#### The task:
Across the data below, state how many lines hold "input", and reply with nothing but that number.

Stored data entries
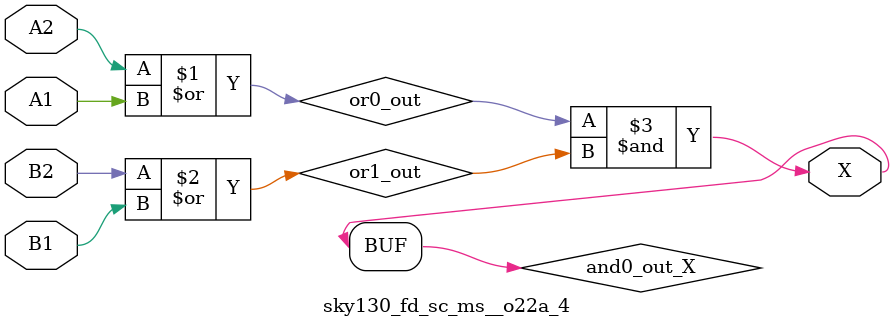
<source format=v>
/*
 * Copyright 2020 The SkyWater PDK Authors
 *
 * Licensed under the Apache License, Version 2.0 (the "License");
 * you may not use this file except in compliance with the License.
 * You may obtain a copy of the License at
 *
 *     https://www.apache.org/licenses/LICENSE-2.0
 *
 * Unless required by applicable law or agreed to in writing, software
 * distributed under the License is distributed on an "AS IS" BASIS,
 * WITHOUT WARRANTIES OR CONDITIONS OF ANY KIND, either express or implied.
 * See the License for the specific language governing permissions and
 * limitations under the License.
 *
 * SPDX-License-Identifier: Apache-2.0
*/


`ifndef SKY130_FD_SC_MS__O22A_4_FUNCTIONAL_V
`define SKY130_FD_SC_MS__O22A_4_FUNCTIONAL_V

/**
 * o22a: 2-input OR into both inputs of 2-input AND.
 *
 *       X = ((A1 | A2) & (B1 | B2))
 *
 * Verilog simulation functional model.
 */

`timescale 1ns / 1ps
`default_nettype none

`celldefine
module sky130_fd_sc_ms__o22a_4 (
    X ,
    A1,
    A2,
    B1,
    B2
);

    // Module ports
    output X ;
    input  A1;
    input  A2;
    input  B1;
    input  B2;

    // Local signals
    wire or0_out   ;
    wire or1_out   ;
    wire and0_out_X;

    //  Name  Output      Other arguments
    or  or0  (or0_out   , A2, A1          );
    or  or1  (or1_out   , B2, B1          );
    and and0 (and0_out_X, or0_out, or1_out);
    buf buf0 (X         , and0_out_X      );

endmodule
`endcelldefine

`default_nettype wire
`endif  // SKY130_FD_SC_MS__O22A_4_FUNCTIONAL_V

</source>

#### Written reply:
5